◆ Problem to work on: The listing that follows should be copied in full and exactly, with no pictures.

◆ Stored data:
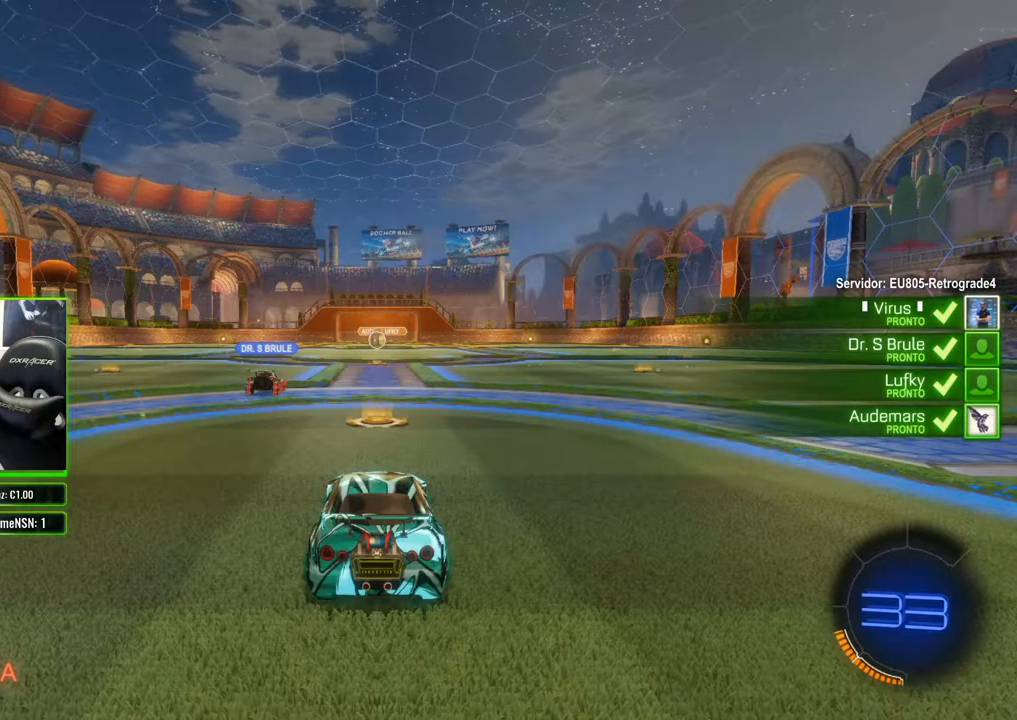
{"buttons": ["R2"], "left_stick": "center", "right_stick": "center", "events": [[117, "R2", "down"]]}
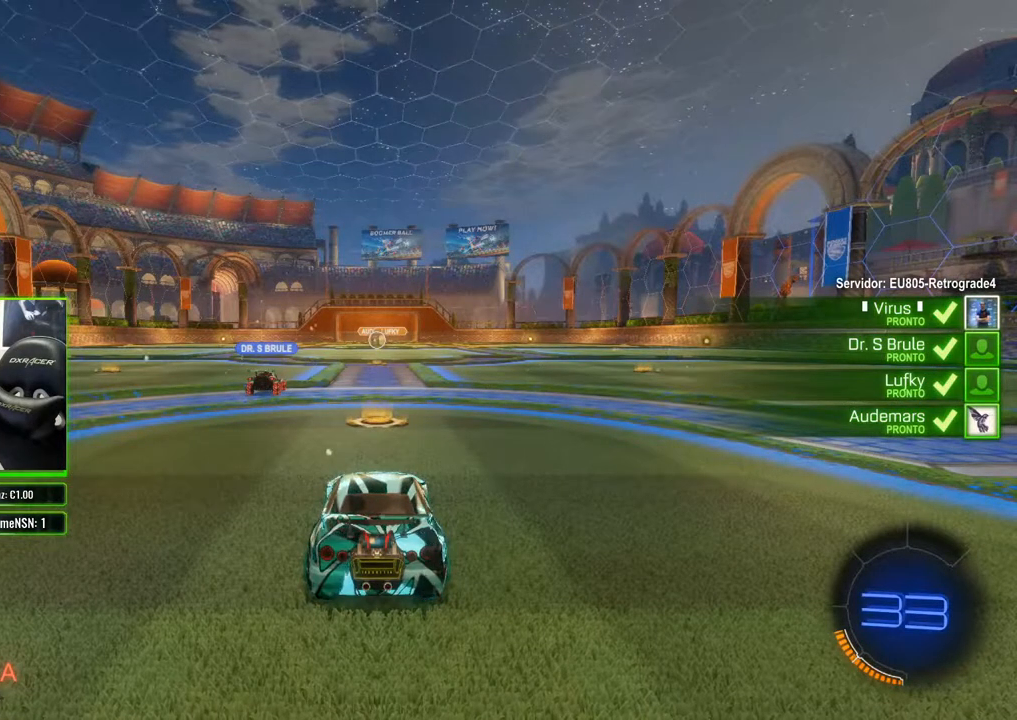
{"buttons": [], "left_stick": "center", "right_stick": "center", "events": [[317, "R2", "up"]]}
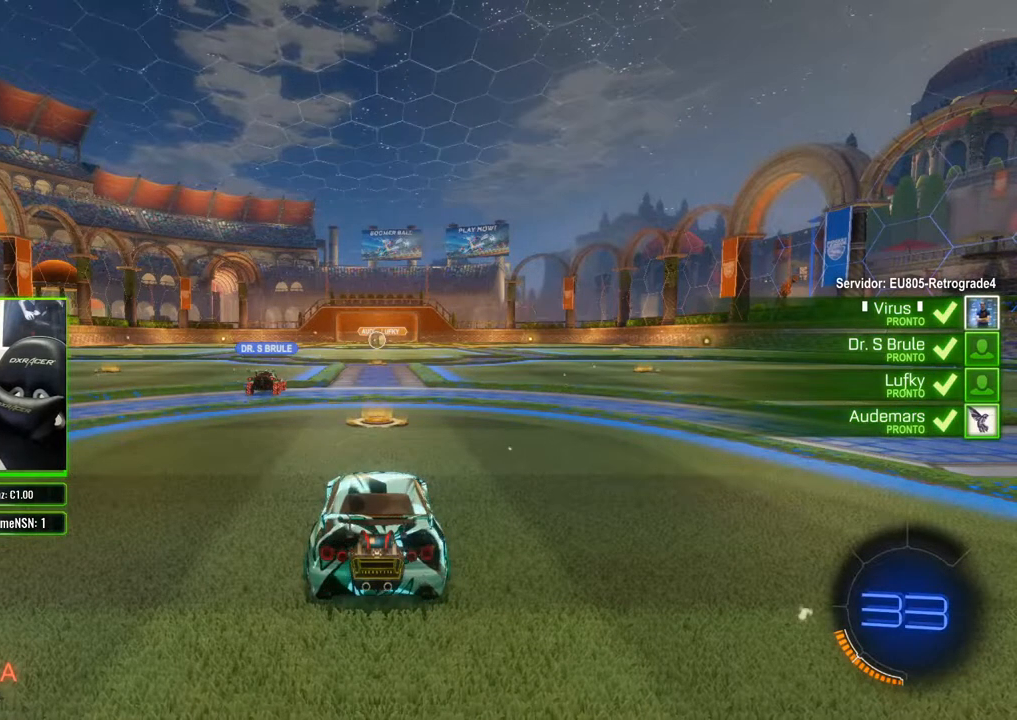
{"buttons": [], "left_stick": "center", "right_stick": "center", "events": [[50, "R2", "down"], [250, "R2", "up"]]}
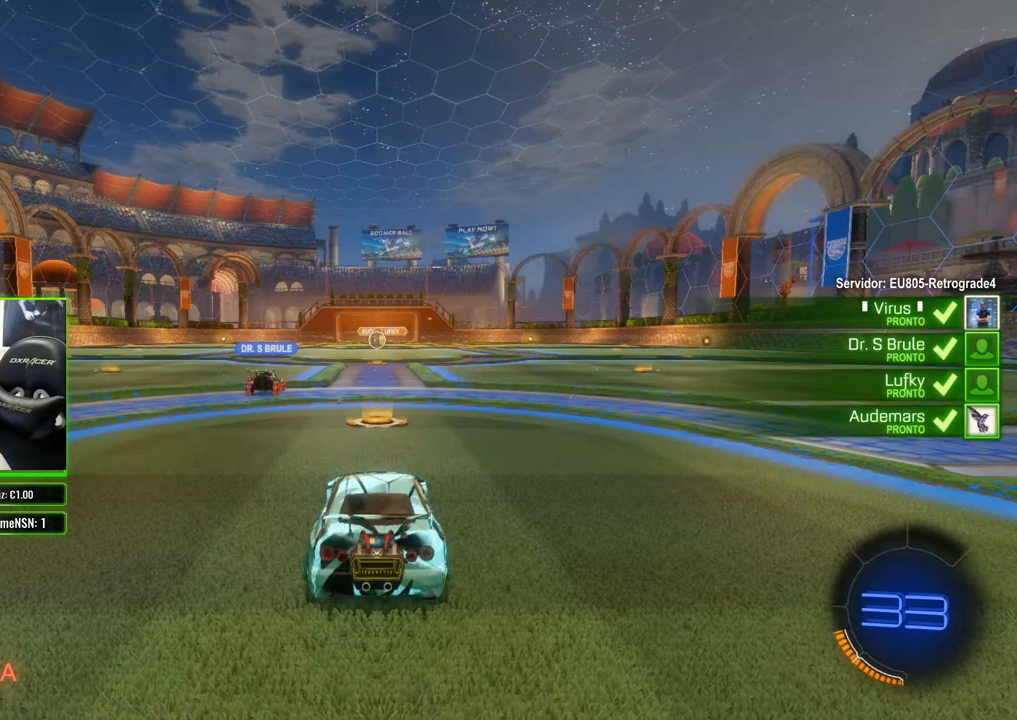
{"buttons": [], "left_stick": "center", "right_stick": "center", "events": [[50, "R2", "down"], [183, "R2", "up"], [250, "R2", "down"], [367, "R2", "up"]]}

◆ Solution to this exercise:
{"buttons": ["R2"], "left_stick": "center", "right_stick": "center", "events": [[117, "R2", "down"]]}
{"buttons": [], "left_stick": "center", "right_stick": "center", "events": [[317, "R2", "up"]]}
{"buttons": [], "left_stick": "center", "right_stick": "center", "events": [[50, "R2", "down"], [250, "R2", "up"]]}
{"buttons": [], "left_stick": "center", "right_stick": "center", "events": [[50, "R2", "down"], [183, "R2", "up"], [250, "R2", "down"], [367, "R2", "up"]]}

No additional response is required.